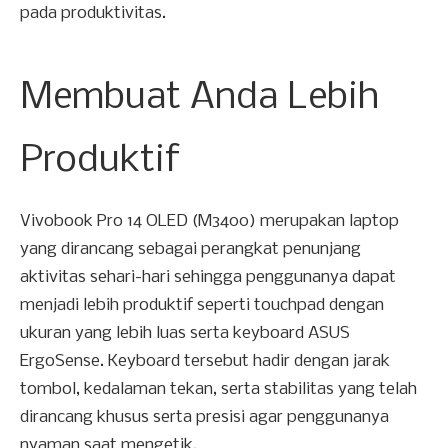
pada produktivitas.
Membuat Anda Lebih
Produktif
Vivobook Pro 14 OLED (M3400) merupakan laptop
yang dirancang sebagai perangkat penunjang
aktivitas sehari-hari sehingga penggunanya dapat
menjadi lebih produktif seperti touchpad dengan
ukuran yang lebih luas serta keyboard ASUS
ErgoSense. Keyboard tersebut hadir dengan jarak
tombol, kedalaman tekan, serta stabilitas yang telah
dirancang khusus serta presisi agar penggunanya
nyaman saat mengetik.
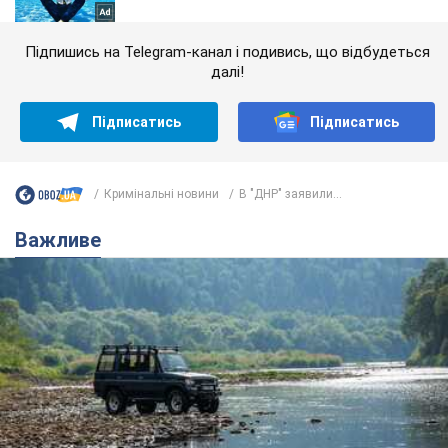
Підпишись на Telegram-канал і подивись, що відбудеться
далі!
Підписатись
Підписатись
Кримінальні новини
В "ДНР" заявили...
Важливе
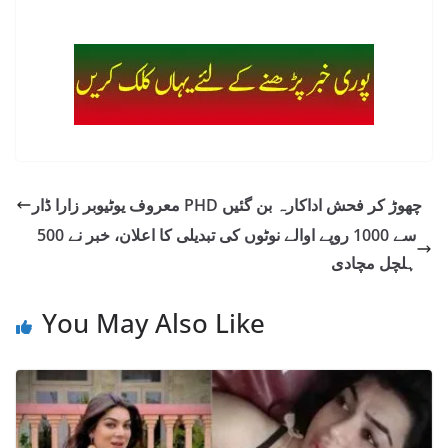
معروف یوٹیوبر زارا ڈار PHD چھوڑ کر فحش اداکارہ بن گئیں
500 سے 1000 روپے اوالے نوٹوں کی تبدیلی کا اعلان، خبر نے
ہلچل مچادی
You May Also Like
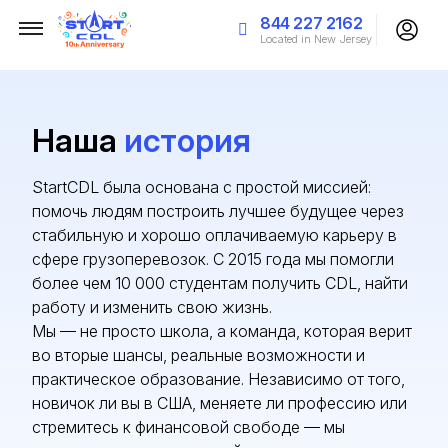
844 227 2162
Located in New Jersey
Наша
история
StartCDL была основана с простой миссией:
помочь людям построить лучшее будущее через
стабильную и хорошо оплачиваемую карьеру в
сфере грузоперевозок. С 2015 года мы помогли
более чем 10 000 студентам получить CDL, найти
работу и изменить свою жизнь.
Мы — не просто школа, а команда, которая верит
во вторые шансы, реальные возможности и
практическое образование. Независимо от того,
новичок ли вы в США, меняете ли профессию или
стремитесь к финансовой свободе — мы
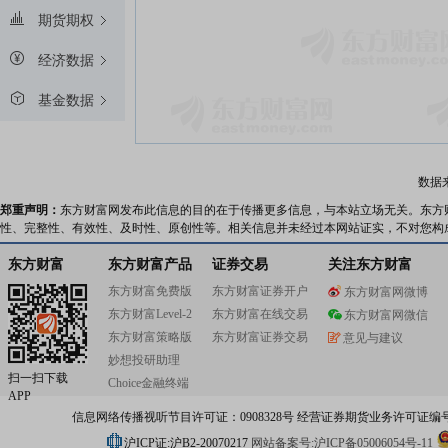
期货期权
经济数据
基金数据
数据
郑重声明：
东方财富网发布此信息的目的在于传播更多信息，与本站立场无关。东方
性、完整性、有效性、及时性、原创性等。相关信息并未经过本网站证实，不对您构
东方财富
东方财富产品
证券交易
关注东方财富
东方财富免费版
东方财富证券开户
东方财富网微博
东方财富Level-2
东方财富在线交易
东方财富网微信
东方财富策略版
东方财富证券交易
意见与建议
妙想投研助理
扫一扫下载
Choice金融终端
APP
信息网络传播视听节目许可证：0908328号 经营证券期货业务许可证编号：91310
沪ICP证:沪B2-20070217
网站备案号:沪ICP备05006054号-11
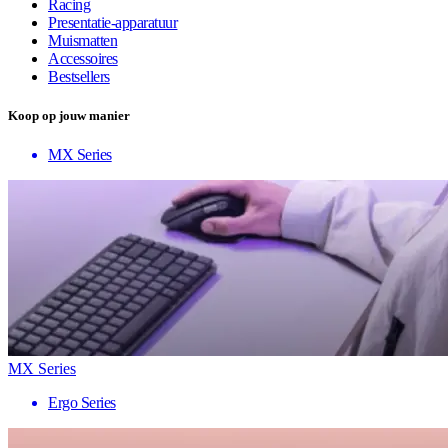
Racing
Presentatie-apparatuur
Muismatten
Accessoires
Bestsellers
Koop op jouw manier
MX Series
MX Series
Ergo Series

★ ★ ★ ★ ★ ★ ★

Reproduce the text of the material above line for line, without changing anything, and leave out the pictures.

**ANSWER TO THIS PROBLEM:**
pada produktivitas.
Membuat Anda Lebih
Produktif
Vivobook Pro 14 OLED (M3400) merupakan laptop
yang dirancang sebagai perangkat penunjang
aktivitas sehari-hari sehingga penggunanya dapat
menjadi lebih produktif seperti touchpad dengan
ukuran yang lebih luas serta keyboard ASUS
ErgoSense. Keyboard tersebut hadir dengan jarak
tombol, kedalaman tekan, serta stabilitas yang telah
dirancang khusus serta presisi agar penggunanya
nyaman saat mengetik.
Підпишись на Telegram-канал і подивись, що відбудеться
далі!
Підписатись
Підписатись
Кримінальні новини
В "ДНР" заявили...
Важливе
معروف یوٹیوبر زارا ڈار PHD چھوڑ کر فحش اداکارہ بن گئیں
500 سے 1000 روپے اوالے نوٹوں کی تبدیلی کا اعلان، خبر نے
ہلچل مچادی
You May Also Like
844 227 2162
Located in New Jersey
Наша
история
StartCDL была основана с простой миссией:
помочь людям построить лучшее будущее через
стабильную и хорошо оплачиваемую карьеру в
сфере грузоперевозок. С 2015 года мы помогли
более чем 10 000 студентам получить CDL, найти
работу и изменить свою жизнь.
Мы — не просто школа, а команда, которая верит
во вторые шансы, реальные возможности и
практическое образование. Независимо от того,
новичок ли вы в США, меняете ли профессию или
стремитесь к финансовой свободе — мы
期货期权
经济数据
基金数据
数据
郑重声明：
东方财富网发布此信息的目的在于传播更多信息，与本站立场无关。东方
性、完整性、有效性、及时性、原创性等。相关信息并未经过本网站证实，不对您构
东方财富
东方财富产品
证券交易
关注东方财富
东方财富免费版
东方财富证券开户
东方财富网微博
东方财富Level-2
东方财富在线交易
东方财富网微信
东方财富策略版
东方财富证券交易
意见与建议
妙想投研助理
扫一扫下载
Choice金融终端
APP
信息网络传播视听节目许可证：0908328号 经营证券期货业务许可证编号：91310
沪ICP证:沪B2-20070217
网站备案号:沪ICP备05006054号-11
Racing
Presentatie-apparatuur
Muismatten
Accessoires
Bestsellers
Koop op jouw manier
MX Series
MX Series
Ergo Series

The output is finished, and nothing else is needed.